### Exercise inputs ###
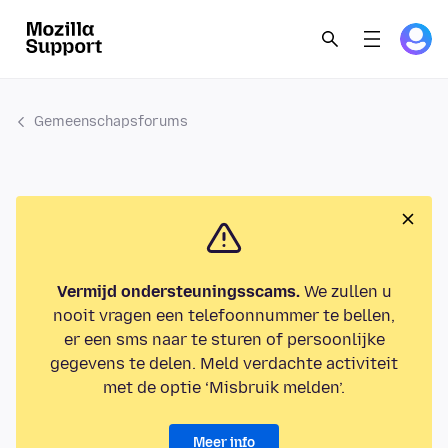
Gemeenschapsforums
Vermijd ondersteuningsscams.
We zullen u
nooit vragen een telefoonnummer te bellen,
er een sms naar te sturen of persoonlijke
gegevens te delen. Meld verdachte activiteit
met de optie ‘Misbruik melden’.
Meer info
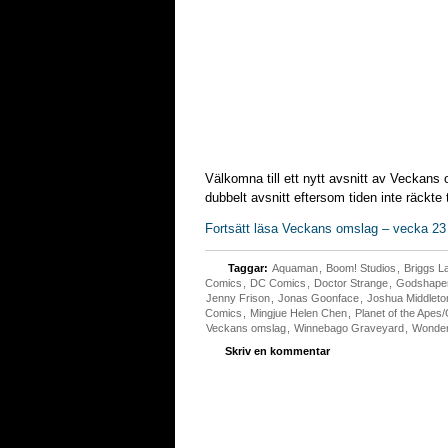
Välkomna till ett nytt avsnitt av Veckans 
dubbelt avsnitt eftersom tiden inte räckte 
Fortsätt läsa Veckans omslag – vecka 23
Taggar:
Aquaman
,
Boom! Studios
,
Briggs L
Comics
,
DC Comics
,
Doctor Strange
,
Godshape
Jenny Frison
,
Jonas Goonface
,
Joshua Middleto
Comics
,
Mingjue Helen Chen
,
Planet of the Apes
Veckans omslag
,
Winnebago Graveyard
,
Wonde
Skriv en kommentar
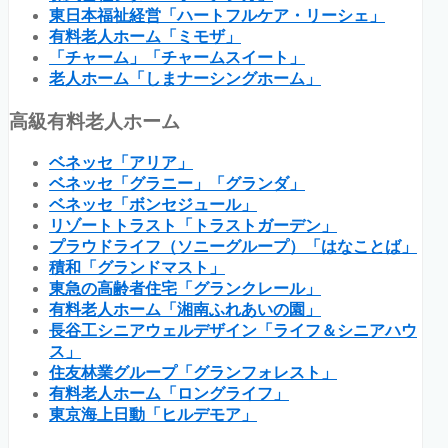
東日本福祉経営「ハートフルケア・リーシェ」
有料老人ホーム「ミモザ」
「チャーム」「チャームスイート」
老人ホーム「しまナーシングホーム」
高級有料老人ホーム
ベネッセ「アリア」
ベネッセ「グラニー」「グランダ」
ベネッセ「ボンセジュール」
リゾートトラスト「トラストガーデン」
プラウドライフ（ソニーグループ）「はなことば」
積和「グランドマスト」
東急の高齢者住宅「グランクレール」
有料老人ホーム「湘南ふれあいの園」
長谷工シニアウェルデザイン「ライフ＆シニアハウ
ス」
住友林業グループ「グランフォレスト」
有料老人ホーム「ロングライフ」
東京海上日動「ヒルデモア」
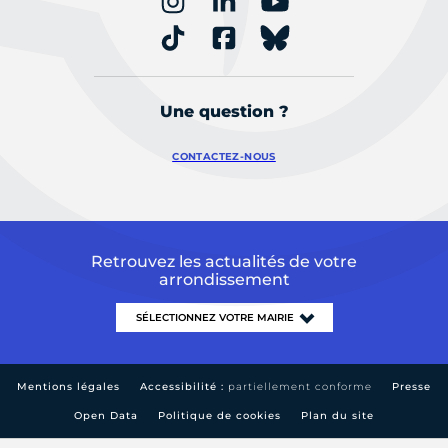
Une question ?
CONTACTEZ-NOUS
Retrouvez les actualités de votre
arrondissement
Mentions légales
Accessibilité :
partiellement conforme
Presse
Open Data
Politique de cookies
Plan du site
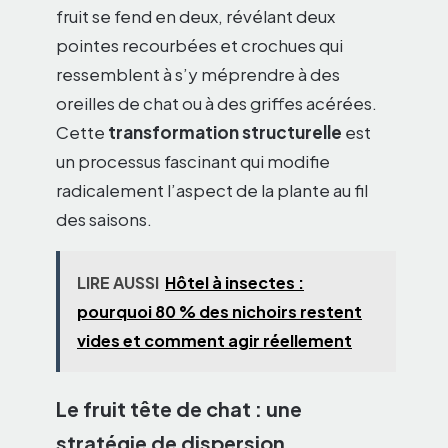
fruit se fend en deux, révélant deux
pointes recourbées et crochues qui
ressemblent à s’y méprendre à des
oreilles de chat ou à des griffes acérées.
Cette
transformation structurelle
est
un processus fascinant qui modifie
radicalement l’aspect de la plante au fil
des saisons.
LIRE AUSSI
Hôtel à insectes :
pourquoi 80 % des nichoirs restent
vides et comment agir réellement
Le fruit tête de chat : une
stratégie de dispersion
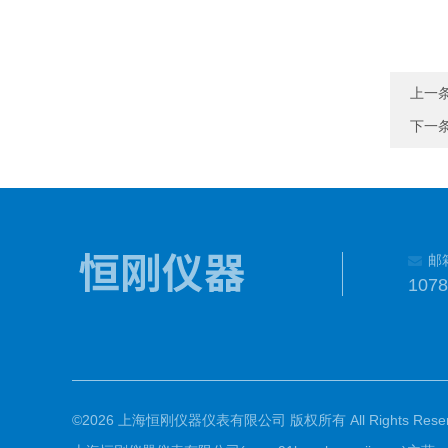
上一
下一
邮
107
©2026 上海恒刚仪器仪表有限公司 版权所有 All Rights Reser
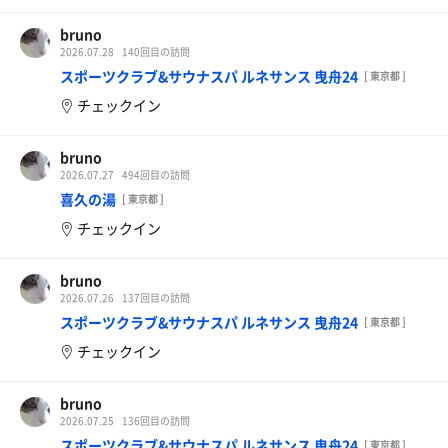
bruno
2026.07.28
140回目の訪問
スポーツクラブ&サウナスパ ルネサンス 曳舟24
[ 東京都 ]
チェックイン
bruno
2026.07.27
494回目の訪問
喜久の湯
[ 東京都 ]
チェックイン
bruno
2026.07.26
137回目の訪問
スポーツクラブ&サウナスパ ルネサンス 曳舟24
[ 東京都 ]
チェックイン
bruno
2026.07.25
136回目の訪問
スポーツクラブ&サウナスパ ルネサンス 曳舟24
[ 東京都 ]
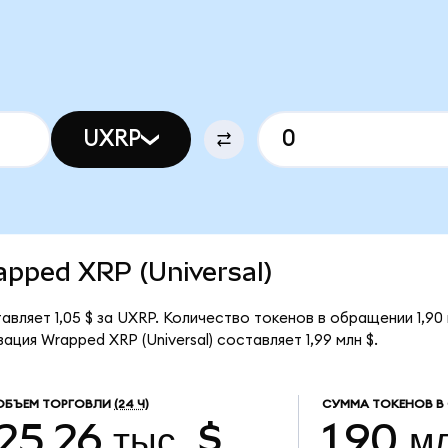
UXRP
rapped XRP (Universal)
тавляет 1,05 $ за UXRP. Количество токенов в обращении 1,90
ция Wrapped XRP (Universal) составляет 1,99 млн $.
ОБЪЕМ ТОРГОВЛИ
(24 Ч)
СУММА ТОКЕНОВ В
25,26 тыс. $
1,90 м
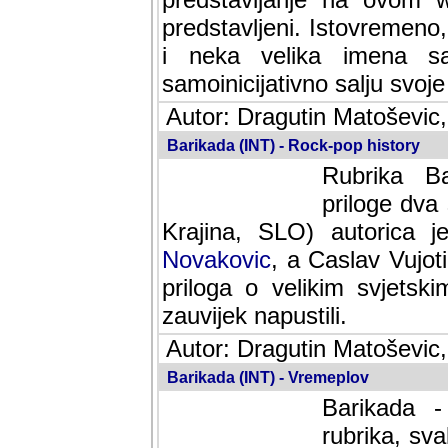
predstavljeni. Istovremen
i neka velika imena s
samoinicijativno salju svoje
Autor: Dragutin Matoševic,
Barikada (INT) - Rock-pop history
Rubrika Bari
dva saradnik
SLO) autorica je velikog s
Caslav Vujotic (Podgorica
velikim svjetskim umjetni
napustili.
Autor: Dragutin Matoševic,
Barikada (INT) - Vremeplov
Barikada -
rubrika, sva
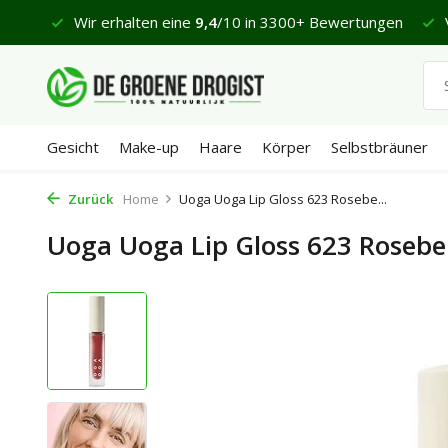
 €65
Wir erhalten eine
9,4
/10 in 3300+ Bewertungen
V
Gesicht
Make-up
Haare
Körper
Selbstbräuner
Zurück
Home
Uoga Uoga Lip Gloss 623 Rosebe...
Uoga Uoga Lip Gloss 623 Rosebe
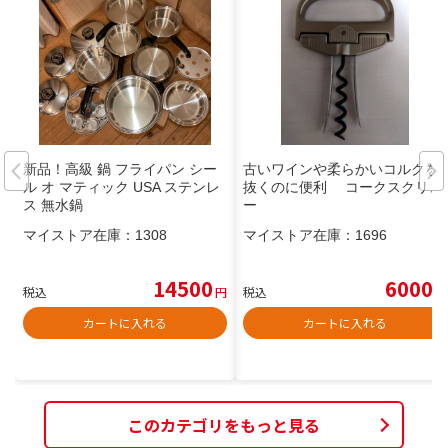
新品！高級 鍋 フライパン シー
古いワインや柔らかいコルクを
ル オ マティック USA ステンレ
抜くのに便利 コークスクリュ
ス 無水鍋
ー
マイストア在庫：
1308
マイストア在庫：
1696
14500
6000
税込
円
税込
円
カートに入れる
カートに入れる
このカテゴリをもっと見る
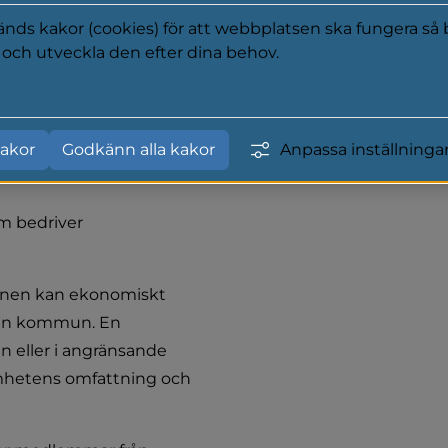
ds kakor (cookies) för att webbplatsen ska fungera så b
ttning följer i 
a och utveckla den efter dina behov.
r för bidrag till 
y
het.
akor
Godkänn alla kakor
Anpassa inställninga
m bedriver 
nen kan ekonomiskt 
annan kommun. En 
 eller i angränsande 
mhetens omfattning och 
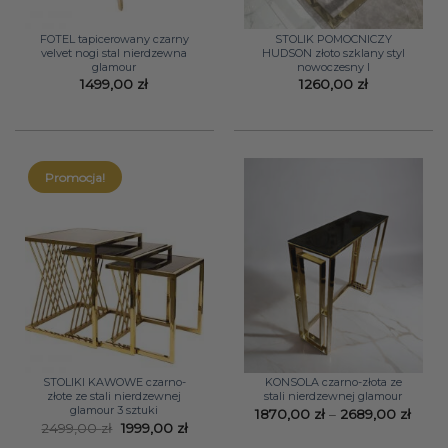
FOTEL tapicerowany czarny
STOLIK POMOCNICZY
velvet nogi stal nierdzewna
HUDSON złoto szklany styl
glamour
nowoczesny I
1499,00
zł
1260,00
zł
Promocja!
STOLIKI KAWOWE czarno-
KONSOLA czarno-złota ze
złote ze stali nierdzewnej
stali nierdzewnej glamour
glamour 3 sztuki
Zakr
1870,00
zł
–
2689,00
zł
cen:
Pierwotna
Aktualna
2499,00
zł
1999,00
zł
od
cena
cena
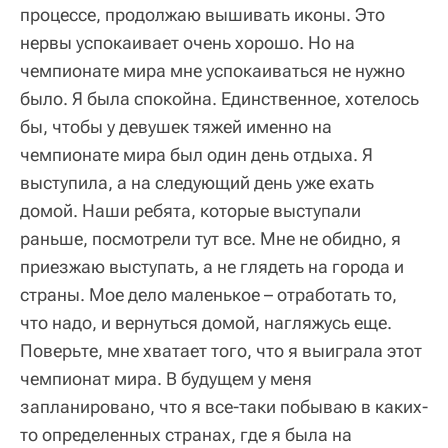
процессе, продолжаю вышивать иконы. Это
нервы успокаивает очень хорошо. Но на
чемпионате мира мне успокаиваться не нужно
было. Я была спокойна. Единственное, хотелось
бы, чтобы у девушек тяжей именно на
чемпионате мира был один день отдыха. Я
выступила, а на следующий день уже ехать
домой. Наши ребята, которые выступали
раньше, посмотрели тут все. Мне не обидно, я
приезжаю выступать, а не глядеть на города и
страны. Мое дело маленькое – отработать то,
что надо, и вернуться домой, нагляжусь еще.
Поверьте, мне хватает того, что я выиграла этот
чемпионат мира. В будущем у меня
запланировано, что я все-таки побываю в каких-
то определенных странах, где я была на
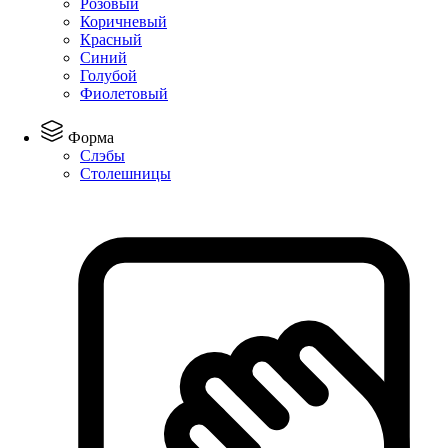
Розовый
Коричневый
Красный
Синий
Голубой
Фиолетовый
Форма
Слэбы
Столешницы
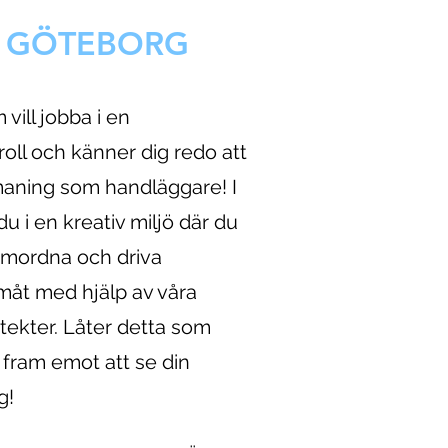
I GÖTEBORG
 vill jobba i en
roll och känner dig redo att
maning som handläggare! I
du i en kreativ miljö där du
samordna och driva
måt med hjälp av våra
itekter. Låter detta som
i fram emot att se din
g!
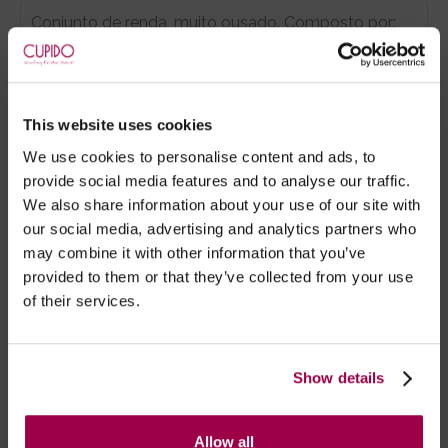
Conjunto de renda, muito ousado. Composto por:
- Soutien prateleira embelezado com pendente
entre as copas. Alças ajustáveis, fecha atrás com
colchetes;
- Cinto de ligas com ligueiros ajustáveis;
This website uses cookies
- Tanga fio dental com abertura.
We use cookies to personalise content and ads, to
provide social media features and to analyse our traffic.
OBS: Não inclui meias. Veja a nossa
We also share information about your use of our site with
categoria,
AQUI.
our social media, advertising and analytics partners who
may combine it with other information that you’ve
provided to them or that they’ve collected from your use
of their services.
Marca:
Cottelli Lingerie
- Embalagens 100% discretas
Show details
- *Entrega em 24 horas para pedidos antes das 16:00 h.
Após as 16:00 h, a sua encomenda será entregue em 48
horas, dias úteis. Portugal e Espanha Continental para
Allow all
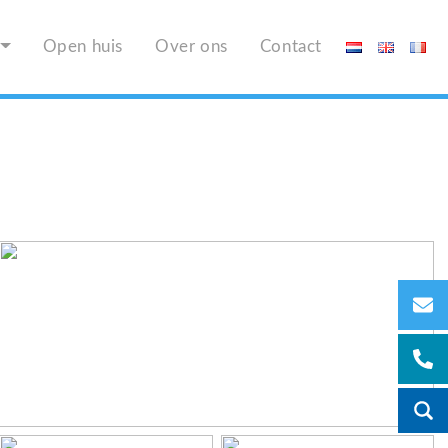
Open huis
Over ons
Contact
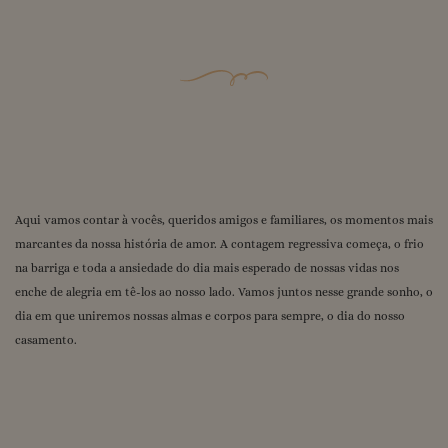
Aqui vamos contar à vocês, queridos amigos e familiares, os momentos mais
marcantes da nossa história de amor. A contagem regressiva começa, o frio
na barriga e toda a ansiedade do dia mais esperado de nossas vidas nos
enche de alegria em tê-los ao nosso lado. Vamos juntos nesse grande sonho, o
dia em que uniremos nossas almas e corpos para sempre, o dia do nosso
casamento.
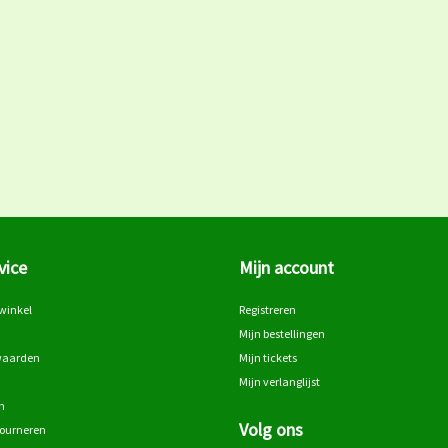
vice
Mijn account
winkel
Registreren
Mijn bestellingen
waarden
Mijn tickets
Mijn verlanglijst
n
Volg ons
tourneren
###
- **Task item**
Please transcribe, word for word, every line from the one containing "provide social media" through the last line of the records, both included, and leave the pictures out.

- **Solution to this problem**
provide social media features and to analyse our traffic.
OBS: Não inclui meias. Veja a nossa
We also share information about your use of our site with
categoria,
AQUI.
our social media, advertising and analytics partners who
may combine it with other information that you’ve
provided to them or that they’ve collected from your use
of their services.
Marca:
Cottelli Lingerie
- Embalagens 100% discretas
Show details
- *Entrega em 24 horas para pedidos antes das 16:00 h.
Após as 16:00 h, a sua encomenda será entregue em 48
horas, dias úteis. Portugal e Espanha Continental para
Allow all
Open huis
Over ons
Contact
Aqui vamos contar à vocês, queridos amigos e familiares, os momentos mais
marcantes da nossa história de amor. A contagem regressiva começa, o frio
na barriga e toda a ansiedade do dia mais esperado de nossas vidas nos
enche de alegria em tê-los ao nosso lado. Vamos juntos nesse grande sonho, o
dia em que uniremos nossas almas e corpos para sempre, o dia do nosso
casamento.
vice
Mijn account
winkel
Registreren
Mijn bestellingen
waarden
Mijn tickets
Mijn verlanglijst
n
Volg ons
tourneren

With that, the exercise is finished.